In applications where robots interact with humans, one of the most important aspect to consider is safety. This involves keeping both human beings and robotic systems safe, preventing the former to be harmed and the latter to brake.
Moreover, when human operators need to control robots through, for instance, predefined gestures or joysticks, an equally important aspect to take into account is the intuitiveness of the interaction. This entails the design of mappings between the inputs that a human being is able to provide to the control inputs required by a robotic system.

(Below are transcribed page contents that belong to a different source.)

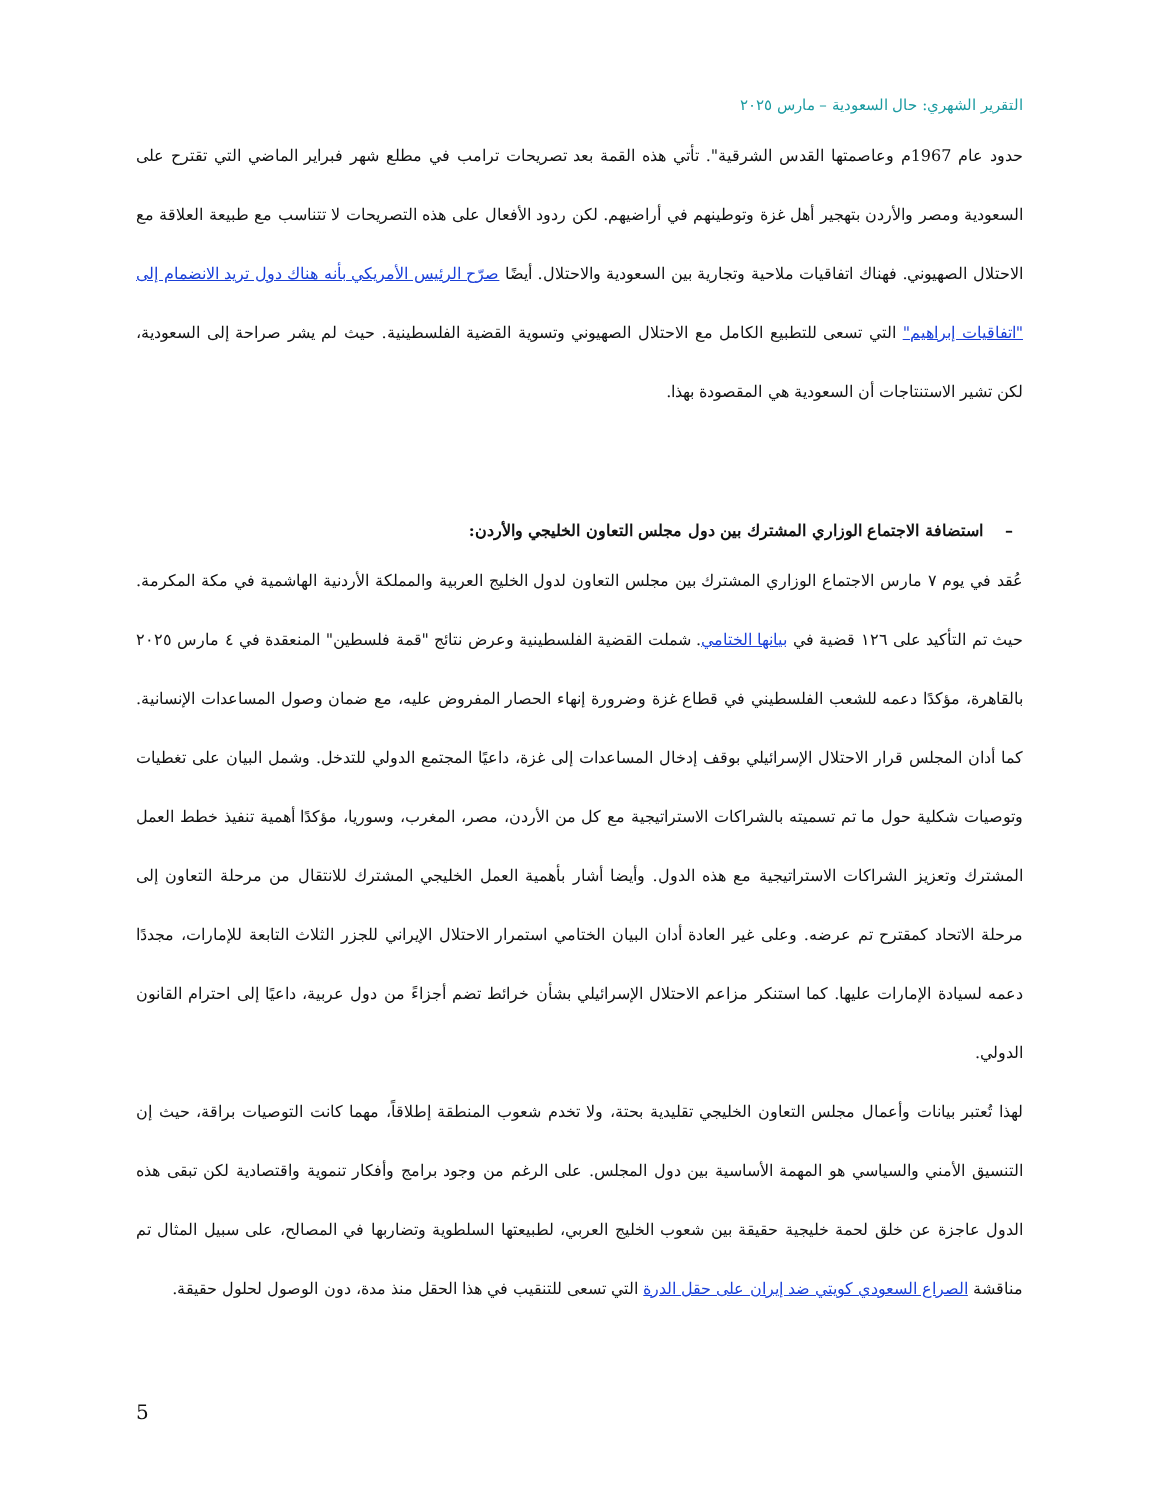التقرير الشهري: حال السعودية – مارس ٢٠٢٥
حدود عام 1967م وعاصمتها القدس الشرقية". تأتي هذه القمة بعد تصريحات ترامب في مطلع شهر فبراير الماضي التي تقترح على السعودية ومصر والأردن بتهجير أهل غزة وتوطينهم في أراضيهم. لكن ردود الأفعال على هذه التصريحات لا تتناسب مع طبيعة العلاقة مع الاحتلال الصهيوني. فهناك اتفاقيات ملاحية وتجارية بين السعودية والاحتلال. أيضًا صرّح الرئيس الأمريكي بأنه هناك دول تريد الانضمام إلى "اتفاقيات إبراهيم" التي تسعى للتطبيع الكامل مع الاحتلال الصهيوني وتسوية القضية الفلسطينية. حيث لم يشر صراحة إلى السعودية، لكن تشير الاستنتاجات أن السعودية هي المقصودة بهذا.
– استضافة الاجتماع الوزاري المشترك بين دول مجلس التعاون الخليجي والأردن:
عُقد في يوم ٧ مارس الاجتماع الوزاري المشترك بين مجلس التعاون لدول الخليج العربية والمملكة الأردنية الهاشمية في مكة المكرمة. حيث تم التأكيد على ١٢٦ قضية في بيانها الختامي. شملت القضية الفلسطينية وعرض نتائج "قمة فلسطين" المنعقدة في ٤ مارس ٢٠٢٥ بالقاهرة، مؤكدًا دعمه للشعب الفلسطيني في قطاع غزة وضرورة إنهاء الحصار المفروض عليه، مع ضمان وصول المساعدات الإنسانية. كما أدان المجلس قرار الاحتلال الإسرائيلي بوقف إدخال المساعدات إلى غزة، داعيًا المجتمع الدولي للتدخل. وشمل البيان على تغطيات وتوصيات شكلية حول ما تم تسميته بالشراكات الاستراتيجية مع كل من الأردن، مصر، المغرب، وسوريا، مؤكدًا أهمية تنفيذ خطط العمل المشترك وتعزيز الشراكات الاستراتيجية مع هذه الدول. وأيضا أشار بأهمية العمل الخليجي المشترك للانتقال من مرحلة التعاون إلى مرحلة الاتحاد كمقترح تم عرضه. وعلى غير العادة أدان البيان الختامي استمرار الاحتلال الإيراني للجزر الثلاث التابعة للإمارات، مجددًا دعمه لسيادة الإمارات عليها. كما استنكر مزاعم الاحتلال الإسرائيلي بشأن خرائط تضم أجزاءً من دول عربية، داعيًا إلى احترام القانون الدولي.
لهذا تُعتبر بيانات وأعمال مجلس التعاون الخليجي تقليدية بحتة، ولا تخدم شعوب المنطقة إطلاقاً، مهما كانت التوصيات براقة، حيث إن التنسيق الأمني والسياسي هو المهمة الأساسية بين دول المجلس. على الرغم من وجود برامج وأفكار تنموية واقتصادية لكن تبقى هذه الدول عاجزة عن خلق لحمة خليجية حقيقة بين شعوب الخليج العربي، لطبيعتها السلطوية وتضاربها في المصالح، على سبيل المثال تم مناقشة الصراع السعودي كويتي ضد إيران على حقل الدرة التي تسعى للتنقيب في هذا الحقل منذ مدة، دون الوصول لحلول حقيقة.
5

Passivity is a control-theoretic concept which allows us to reason about behaviors of dynamical systems from an energetic point of view. For this reason, it is possible to define the safety of a human-robot interaction system in terms of its passivity properties. Safety in control theory is also often identified with the concept of forward invariance, where we aim at confining the state of a dynamical system within a prescribed safe set. While this is complementary to the notion of passivity, both can be encoded as constraints for the interaction control system and enforced holistically.
One of the causes for a system to be non-passive or unsafe is communication delay. In a joint work between the GRITS Lab at Georgia Tech and the Fujita-Yamauchi Lab at Tokyo Tech, the effect of real internet communication delays on the coordination of two multi-robot systems located in two different labs separated by 11,000 km has been studied. The above video summarizes the first experiment of its kind. The next video shows the same technique applied to the formation control of a multi-robot system with artificial communication delays.
In this preliminary work, done in collaboration with Mario Selvaggio from the Università degli Studi di Napoli "Federico II", we developed an
intuitive human-multi-robot shared interaction control for applications of object grasping and manipulation.
The kinematic of the human hand is mapped to the kinematic of the multi-robot system in order to naturally control a large number of robots using intuitive grasping gestures.